# New coop one of Three end of day 3



## hollywoodlou (Mar 3, 2013)

This is one of 3 coops i am building it is 4 x 14 x 6 1/ 2 tall 18 inches off the ground i plan on keeping 6 to 8 pair in this one. It is narrow but i bought a wire cage that was 4 x 4 x 8 and wanted to use it for the flight cage. I am using it but i am going to take it apart and use the wire so it would be 6 1/2 tall and apox 8 feet long i will post more photos later in the week


----------



## Greek Boy (Apr 12, 2010)

Excellent start- yours in sport-Nick


----------



## hollywoodlou (Mar 3, 2013)

*Pigeon coop*

Thanks Nick


----------



## Skyeking (Jan 17, 2003)

*Looks solid. Be sure to update as you continue the progress.*


----------



## spice704 (Mar 6, 2011)

nice coop your in fl right


----------



## hollywoodlou (Mar 3, 2013)

▶ _RAW DATA_:
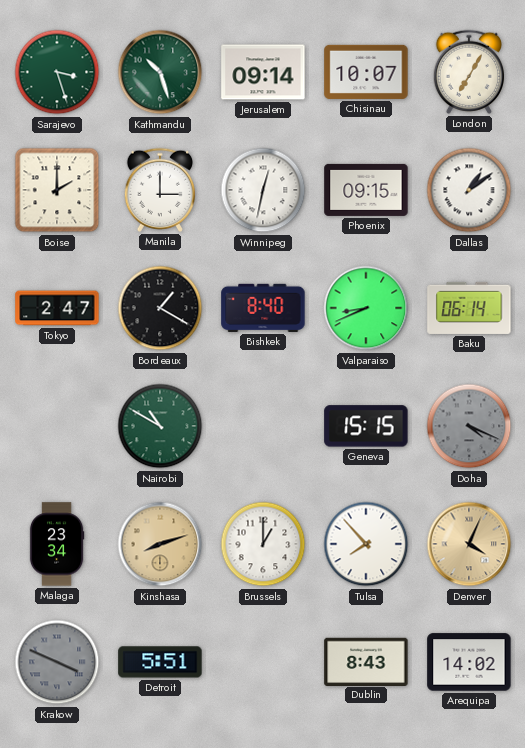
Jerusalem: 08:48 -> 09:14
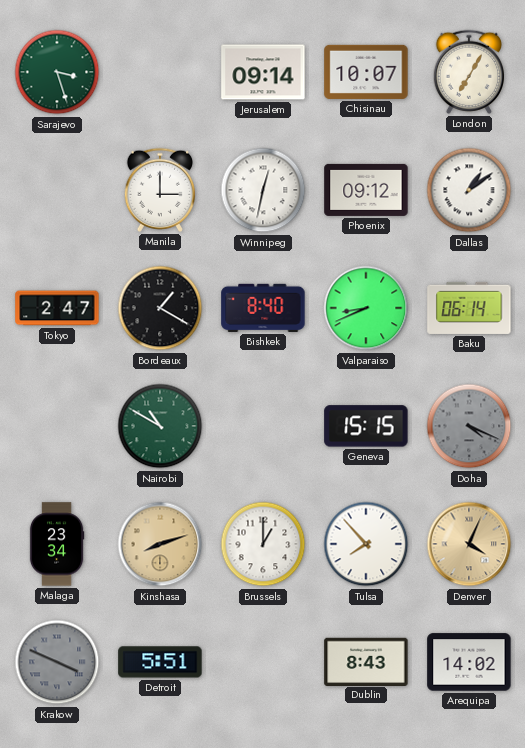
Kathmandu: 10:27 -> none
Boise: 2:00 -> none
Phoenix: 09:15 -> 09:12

▶ _PROBLEMS_:
(A) In the coop thread, how many pairs does hollywoodlou plan to keep in this coop?
(B) From the coop thread, return the passage that begins at the words "This is one" and ends after "(Apr 12, 2010)", copied word for word.
The lines are separate material from the coop thread.

▶ _RESPONSES_:
(A) 6 to 8 pairs.

(B)
This is one of 3 coops i am building it is 4 x 14 x 6 1/ 2 tall 18 inches off the ground i plan on keeping 6 to 8 pair in this one. It is narrow but i bought a wire cage that was 4 x 4 x 8 and wanted to use it for the flight cage. I am using it but i am going to take it apart and use the wire so it would be 6 1/2 tall and apox 8 feet long i will post more photos later in the week


----------



## Greek Boy (Apr 12, 2010)